▸ **Work request**
Without changing a thing, reproduce the entire listing and leave out its pictures.

▸ **Given records**
↓↓↓

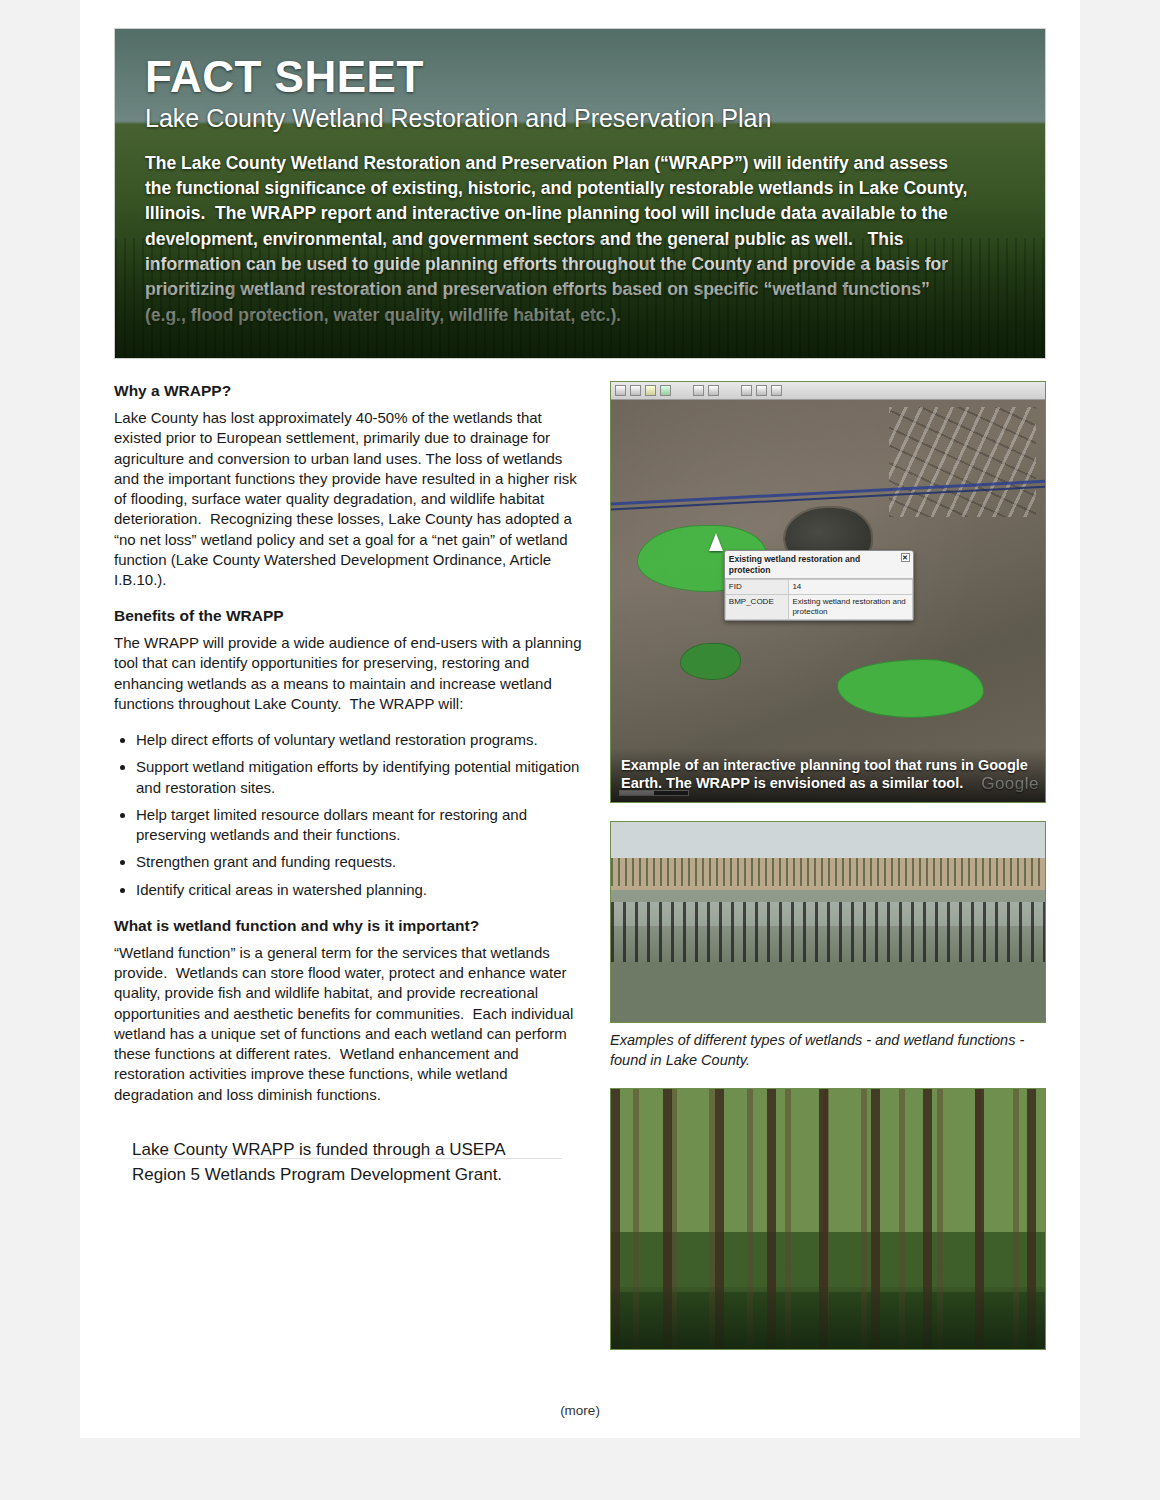FACT SHEET
Lake County Wetland Restoration and Preservation Plan
The Lake County Wetland Restoration and Preservation Plan (“WRAPP”) will identify and assess the functional significance of existing, historic, and potentially restorable wetlands in Lake County, Illinois. The WRAPP report and interactive on-line planning tool will include data available to the development, environmental, and government sectors and the general public as well. This information can be used to guide planning efforts throughout the County and provide a basis for prioritizing wetland restoration and preservation efforts based on specific “wetland functions” (e.g., flood protection, water quality, wildlife habitat, etc.).
Why a WRAPP?
Lake County has lost approximately 40-50% of the wetlands that existed prior to European settlement, primarily due to drainage for agriculture and conversion to urban land uses. The loss of wetlands and the important functions they provide have resulted in a higher risk of flooding, surface water quality degradation, and wildlife habitat deterioration. Recognizing these losses, Lake County has adopted a “no net loss” wetland policy and set a goal for a “net gain” of wetland function (Lake County Watershed Development Ordinance, Article I.B.10.).
Benefits of the WRAPP
The WRAPP will provide a wide audience of end-users with a planning tool that can identify opportunities for preserving, restoring and enhancing wetlands as a means to maintain and increase wetland functions throughout Lake County. The WRAPP will:
Help direct efforts of voluntary wetland restoration programs.
Support wetland mitigation efforts by identifying potential mitigation and restoration sites.
Help target limited resource dollars meant for restoring and preserving wetlands and their functions.
Strengthen grant and funding requests.
Identify critical areas in watershed planning.
What is wetland function and why is it important?
“Wetland function” is a general term for the services that wetlands provide. Wetlands can store flood water, protect and enhance water quality, provide fish and wildlife habitat, and provide recreational opportunities and aesthetic benefits for communities. Each individual wetland has a unique set of functions and each wetland can perform these functions at different rates. Wetland enhancement and restoration activities improve these functions, while wetland degradation and loss diminish functions.
Lake County WRAPP is funded through a USEPA Region 5 Wetlands Program Development Grant.
Existing wetland restoration and protection✕
| FID | 14 |
| BMP_CODE | Existing wetland restoration and protection |
Google
Example of an interactive planning tool that runs in Google Earth. The WRAPP is envisioned as a similar tool.
Examples of different types of wetlands - and wetland functions - found in Lake County.
(more)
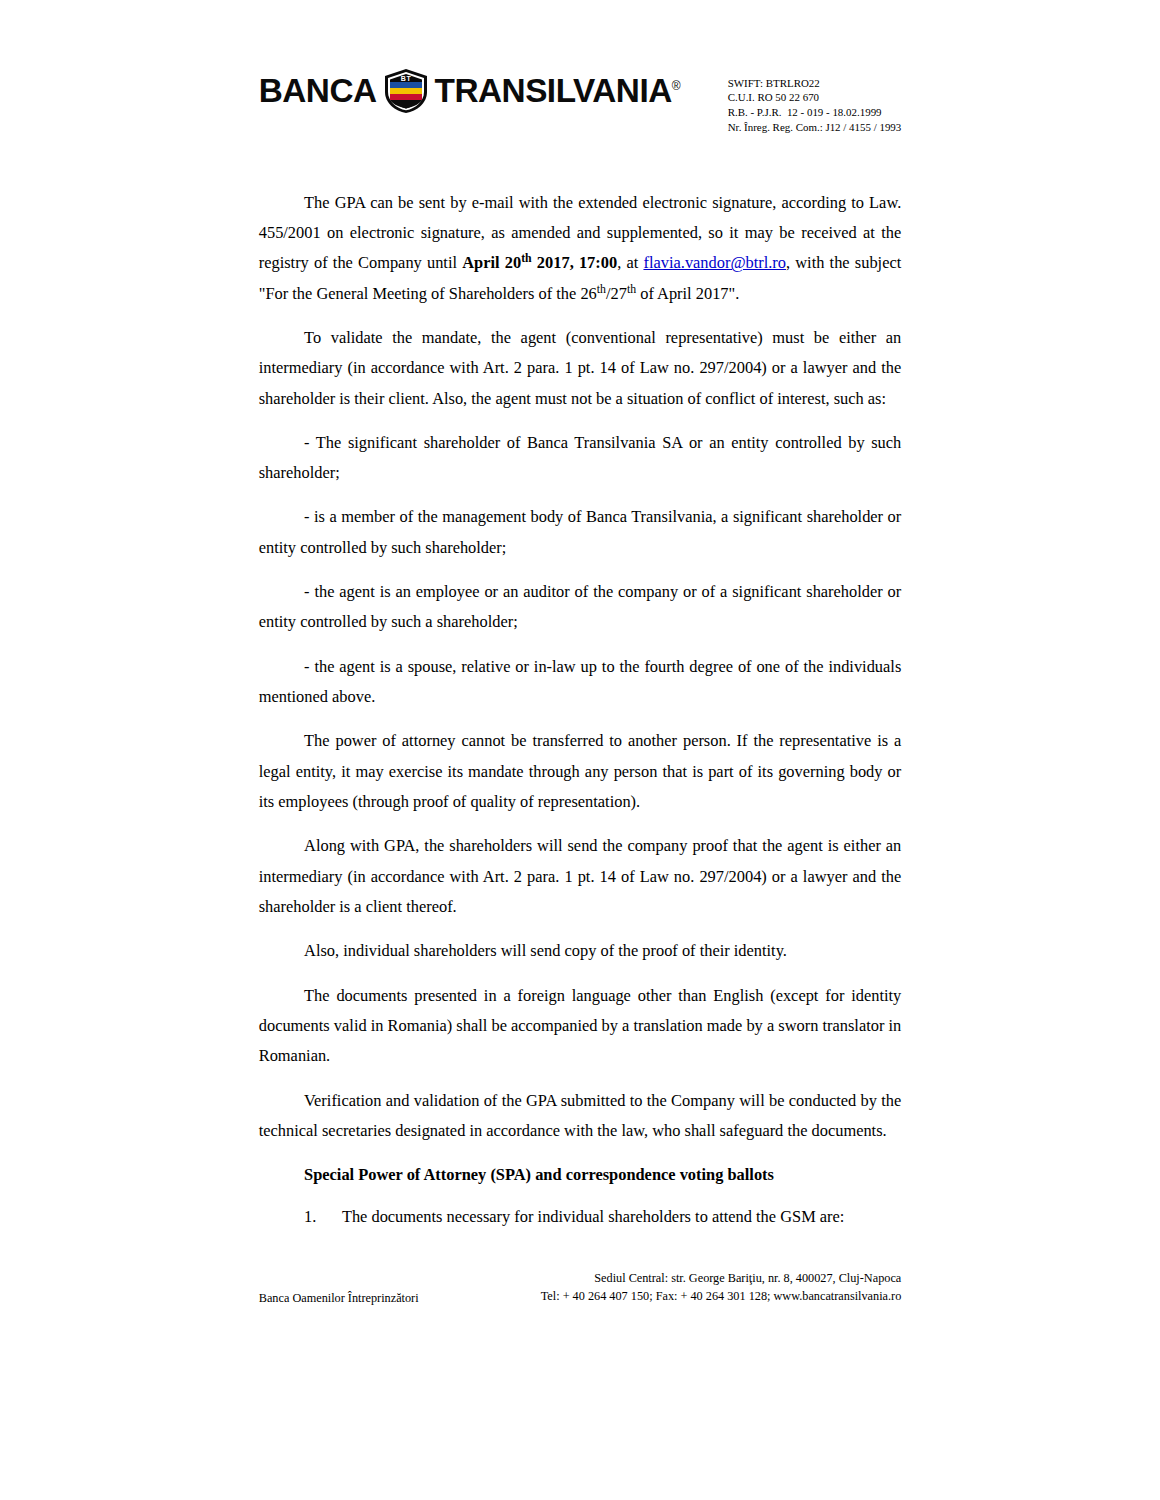BANCA BT TRANSILVANIA®
SWIFT: BTRLRO22
C.U.I. RO 50 22 670
R.B. - P.J.R. 12 - 019 - 18.02.1999
Nr. Înreg. Reg. Com.: J12 / 4155 / 1993
The GPA can be sent by e-mail with the extended electronic signature, according to Law. 455/2001 on electronic signature, as amended and supplemented, so it may be received at the registry of the Company until April 20th 2017, 17:00, at flavia.vandor@btrl.ro, with the subject "For the General Meeting of Shareholders of the 26th/27th of April 2017".
To validate the mandate, the agent (conventional representative) must be either an intermediary (in accordance with Art. 2 para. 1 pt. 14 of Law no. 297/2004) or a lawyer and the shareholder is their client. Also, the agent must not be a situation of conflict of interest, such as:
- The significant shareholder of Banca Transilvania SA or an entity controlled by such shareholder;
- is a member of the management body of Banca Transilvania, a significant shareholder or entity controlled by such shareholder;
- the agent is an employee or an auditor of the company or of a significant shareholder or entity controlled by such a shareholder;
- the agent is a spouse, relative or in-law up to the fourth degree of one of the individuals mentioned above.
The power of attorney cannot be transferred to another person. If the representative is a legal entity, it may exercise its mandate through any person that is part of its governing body or its employees (through proof of quality of representation).
Along with GPA, the shareholders will send the company proof that the agent is either an intermediary (in accordance with Art. 2 para. 1 pt. 14 of Law no. 297/2004) or a lawyer and the shareholder is a client thereof.
Also, individual shareholders will send copy of the proof of their identity.
The documents presented in a foreign language other than English (except for identity documents valid in Romania) shall be accompanied by a translation made by a sworn translator in Romanian.
Verification and validation of the GPA submitted to the Company will be conducted by the technical secretaries designated in accordance with the law, who shall safeguard the documents.
Special Power of Attorney (SPA) and correspondence voting ballots
The documents necessary for individual shareholders to attend the GSM are:
Banca Oamenilor Întreprinzători
Sediul Central: str. George Bariţiu, nr. 8, 400027, Cluj-Napoca
Tel: + 40 264 407 150; Fax: + 40 264 301 128; www.bancatransilvania.ro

↑↑↑

▸ **Completed task**
FACT SHEET
Lake County Wetland Restoration and Preservation Plan
The Lake County Wetland Restoration and Preservation Plan (“WRAPP”) will identify and assess the functional significance of existing, historic, and potentially restorable wetlands in Lake County, Illinois. The WRAPP report and interactive on-line planning tool will include data available to the development, environmental, and government sectors and the general public as well. This information can be used to guide planning efforts throughout the County and provide a basis for prioritizing wetland restoration and preservation efforts based on specific “wetland functions” (e.g., flood protection, water quality, wildlife habitat, etc.).
Why a WRAPP?
Lake County has lost approximately 40-50% of the wetlands that existed prior to European settlement, primarily due to drainage for agriculture and conversion to urban land uses. The loss of wetlands and the important functions they provide have resulted in a higher risk of flooding, surface water quality degradation, and wildlife habitat deterioration. Recognizing these losses, Lake County has adopted a “no net loss” wetland policy and set a goal for a “net gain” of wetland function (Lake County Watershed Development Ordinance, Article I.B.10.).
Benefits of the WRAPP
The WRAPP will provide a wide audience of end-users with a planning tool that can identify opportunities for preserving, restoring and enhancing wetlands as a means to maintain and increase wetland functions throughout Lake County. The WRAPP will:
Help direct efforts of voluntary wetland restoration programs.
Support wetland mitigation efforts by identifying potential mitigation and restoration sites.
Help target limited resource dollars meant for restoring and preserving wetlands and their functions.
Strengthen grant and funding requests.
Identify critical areas in watershed planning.
What is wetland function and why is it important?
“Wetland function” is a general term for the services that wetlands provide. Wetlands can store flood water, protect and enhance water quality, provide fish and wildlife habitat, and provide recreational opportunities and aesthetic benefits for communities. Each individual wetland has a unique set of functions and each wetland can perform these functions at different rates. Wetland enhancement and restoration activities improve these functions, while wetland degradation and loss diminish functions.
Lake County WRAPP is funded through a USEPA Region 5 Wetlands Program Development Grant.
Existing wetland restoration and protection✕
| FID | 14 |
| BMP_CODE | Existing wetland restoration and protection |
Google
Example of an interactive planning tool that runs in Google Earth. The WRAPP is envisioned as a similar tool.
Examples of different types of wetlands - and wetland functions - found in Lake County.
(more)
BANCA BT TRANSILVANIA®
SWIFT: BTRLRO22
C.U.I. RO 50 22 670
R.B. - P.J.R. 12 - 019 - 18.02.1999
Nr. Înreg. Reg. Com.: J12 / 4155 / 1993
The GPA can be sent by e-mail with the extended electronic signature, according to Law. 455/2001 on electronic signature, as amended and supplemented, so it may be received at the registry of the Company until April 20th 2017, 17:00, at flavia.vandor@btrl.ro, with the subject "For the General Meeting of Shareholders of the 26th/27th of April 2017".
To validate the mandate, the agent (conventional representative) must be either an intermediary (in accordance with Art. 2 para. 1 pt. 14 of Law no. 297/2004) or a lawyer and the shareholder is their client. Also, the agent must not be a situation of conflict of interest, such as:
- The significant shareholder of Banca Transilvania SA or an entity controlled by such shareholder;
- is a member of the management body of Banca Transilvania, a significant shareholder or entity controlled by such shareholder;
- the agent is an employee or an auditor of the company or of a significant shareholder or entity controlled by such a shareholder;
- the agent is a spouse, relative or in-law up to the fourth degree of one of the individuals mentioned above.
The power of attorney cannot be transferred to another person. If the representative is a legal entity, it may exercise its mandate through any person that is part of its governing body or its employees (through proof of quality of representation).
Along with GPA, the shareholders will send the company proof that the agent is either an intermediary (in accordance with Art. 2 para. 1 pt. 14 of Law no. 297/2004) or a lawyer and the shareholder is a client thereof.
Also, individual shareholders will send copy of the proof of their identity.
The documents presented in a foreign language other than English (except for identity documents valid in Romania) shall be accompanied by a translation made by a sworn translator in Romanian.
Verification and validation of the GPA submitted to the Company will be conducted by the technical secretaries designated in accordance with the law, who shall safeguard the documents.
Special Power of Attorney (SPA) and correspondence voting ballots
The documents necessary for individual shareholders to attend the GSM are:
Banca Oamenilor Întreprinzători
Sediul Central: str. George Bariţiu, nr. 8, 400027, Cluj-Napoca
Tel: + 40 264 407 150; Fax: + 40 264 301 128; www.bancatransilvania.ro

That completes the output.